Closer Than The Angels

155 21 10
                                    

It was already time for another day at school. As weird as this may sound, I'm not dreading them as much as I once did. Maybe the package really has been making changes in my life. It's early and I have heard a few of my classmates saying something about an assembly. Which could be cool, we have had some fun ones before, like that one time where the trick basketball players came and was doing all sorts of cool stuff.

It's at this moment that I see a young woman up ahead. If I were to guess her age, I would say probably somewhere in her early twenties maybe. I take in the sight of her sliding down the wall and clinging to her knees like a scared little girl. The way her shoulders are quivering she must either be crying or having a hard time breathing. Her long brown hair is spilled over her face now, and I stop in front of her before I can think. "Are you alright?" I hear a voice say, then notice that it was mine.

She looks up with blue-grey eyes underneath semi-thick glasses. "Yes. Just my nerves." She stands to her feet, blinking away her tears. She reaches out her hand to me. "I'm Sophia Angelle. I'm the speaker for today's assembly."

"I'm Kristen Bell." So that's why she was so tore up. "What's it abou-"I start to ask but the bell cuts me off. Oh well, guess I will find out soon enough.

*Fifteen Minutes Later In The Gym*

Sophia is sitting on a stool in the middle of the gym, a guitar in her lap, and a microphone on a stand in front of her. When ever gets settled in the bleachers, she gives us a smile. "Hello, everyone I'm here today to speak a few words with you and sing a few songs as well."

We all applaud and she continues, "Have any of you ever heard of Anthem Lights?" I am surprised at the number of people that are 'wooting' their answer.

She laughs. "Well I like that answer." She strums her guitar a few times.
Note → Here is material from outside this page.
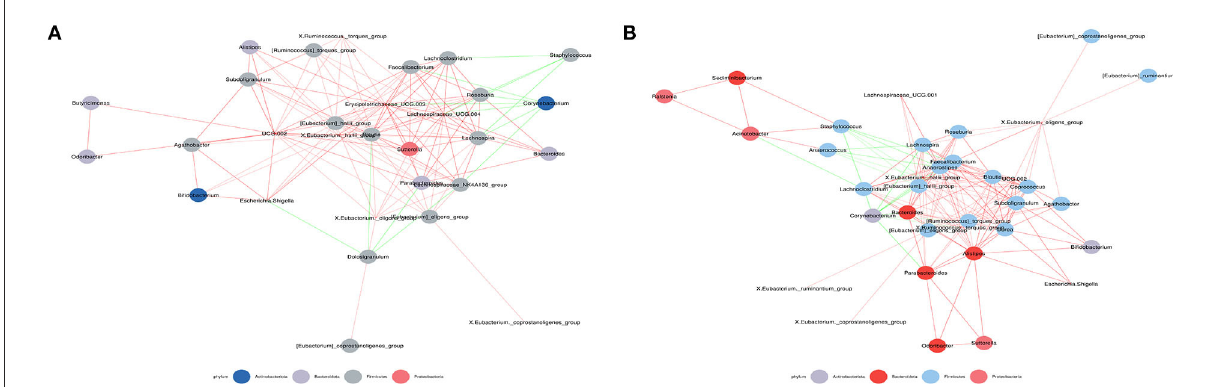
FIGURE5 Co-occurrence network map. (A) Correlation analysis of intestinal and nasal microbiota at low-exposure group. (B) Correlation analysis of intestinal and nasal microbiota at high-exposure group. Species with Spearman Coef > 0.8 and p < 0.01 are shown by default in the figure. The size of nodes indicates the abundance of species, and different colors indicate different species. The color of the line indicates a positive and negative correlation, red indicates positive correlation, and green indicates negative correlation. The thickness of the line indicates the Pearson correlation coefficient, the thicker the line is, the more correlative species are. The more lines, the more connected one species is to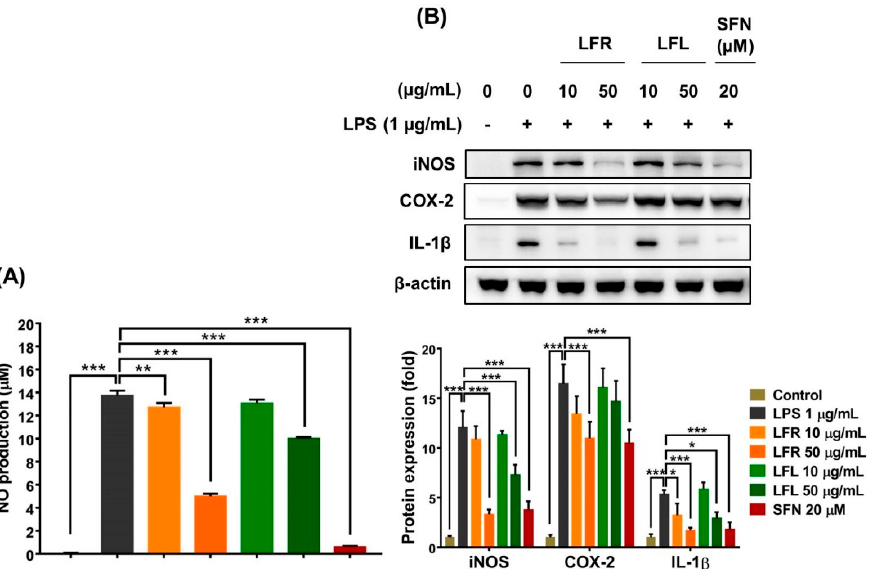
Figure 3. Anti-inflammatory activities of root and leaf extracts from L. fischeri in LPS-stimulated RAW 264.7 cells. The cells were pretreated with LFR or LFL for 1 h prior to LPS (1 µ g/mL) incubation for an additional 12 h. ( A ) NO production. ( B ) iNOS, COX-2, and IL-1 β expression. Results are presented as the mean ± S.D. of at least three independent experiments. * p < 0.05, ** p < 0.01, and *** p < 0.001 are considered statistically significant differences. LFR and LFL: L. fischeri root and leaf extracts, respectively; SFN: sulforaphane; LPS: lipopolysaccharide.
She reaches over and clicks a button on a keyboard I hadn't noticed before. It brings up a picture of a tall man with dark hair. "Well this is Alan Powell. He has recently been in quiet a few movies, along with the music career and family time."

She rolls through some pictures, and I seem to recognize a few of the movie posters. She comes to a video and clicks play. Its that same guy talking about his struggles in life during a dark period of his life.
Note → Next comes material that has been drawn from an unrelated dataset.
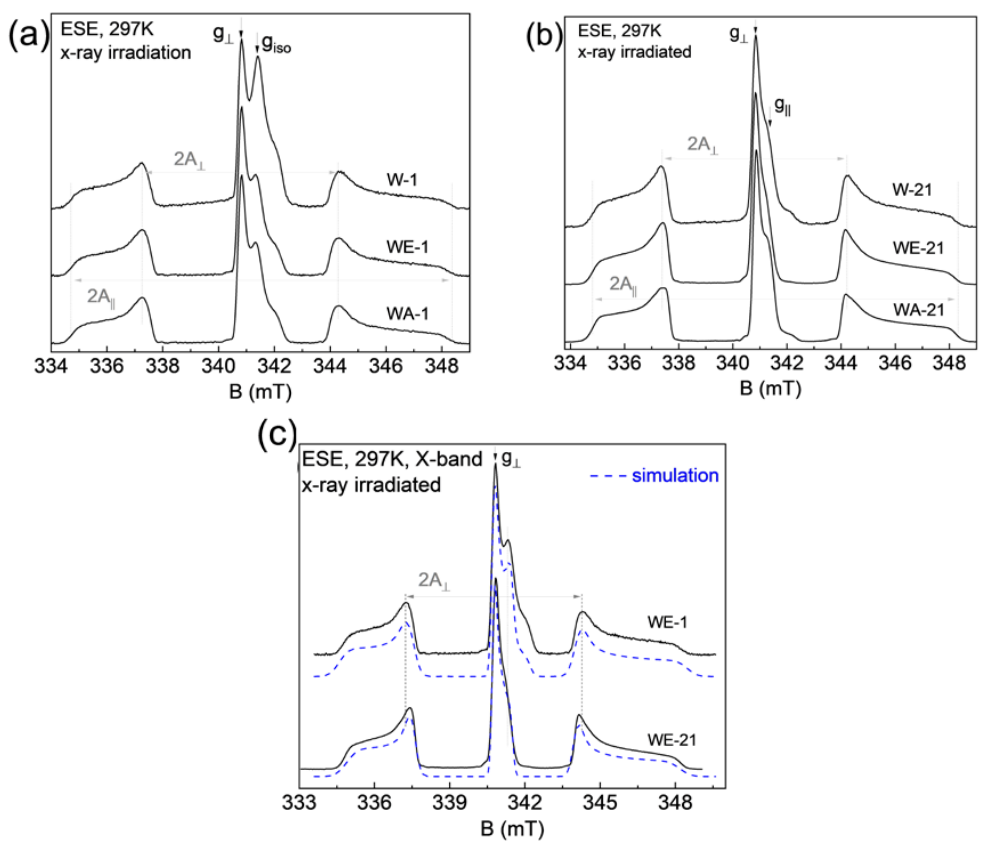
Figure 8. Room temperature, pulsed EPR spectrum of X-ray irradiated hydroxyapatite, where ( a ) a comparison of as-synthesized results for three different media is shown, ( b ) a similar representation of the results after 21 days of ripening, ( c ) a comparison of the WE (water-ethanol) results for the two ripening times, together with the corresponding theoretical simulation. Table 4. Spectroscopic parameters of the spin Hamiltonian (2) of the nitrogen radical in hydroxyap- atite.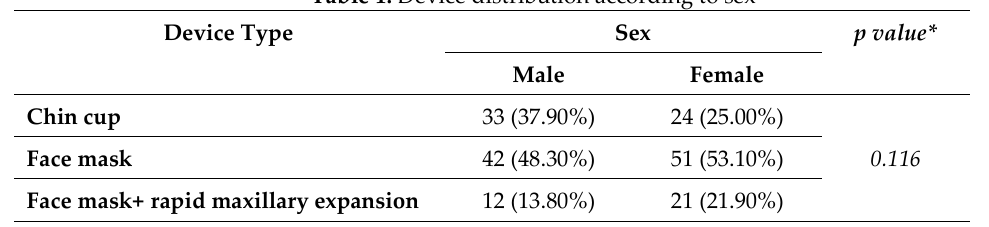
Table 1: Device distribution according to sex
Sophia speaks up again, "Of the group of Anthem Lights, Alan is typically seen as the leader, more adult (occasionally anyways). He always seems to have the right words to say to people. He's strong and steady. Always ready to listen." She pauses, taking a deep breath. "That was basically me in my group of friends. I was the "Alan". I had my own share of struggles too though."

Now she clicks to a picture of a crying teen. "The rate that teens try self harm is alarming and breaks my heart. I pray everyday for the ones that feel so down that the only way they can get some relief is to hurt themselves. It's not the only way. Jesus is a better way."

A few students grunt and stand to leave. Sophia calls out in a commanding voice. "Before any of you go I have something else to say. I have been one to self harm. Not with razor blades. There is more than one reason that I trim my finger nails so short, one of those is for guitar. Anyways it first started out when I was in high school. I would get upset, and I tend to have a flighty temper anyways. When I got upset I would hit myself. I had finally moved past that and then thought I might actually be getting better. Then it started to wear I would claw myself. I regretted it every single time afterwards, but in the moment it felt like the only way to re-leave the pain of being so upset and angry inside. Then it came one time that I did it again and left a scar on my stomach. It didn't go away in day, or even a few weeks. It was still there, not near as visible as before, but every time I would spot it, I would think again of how bad I felt about it."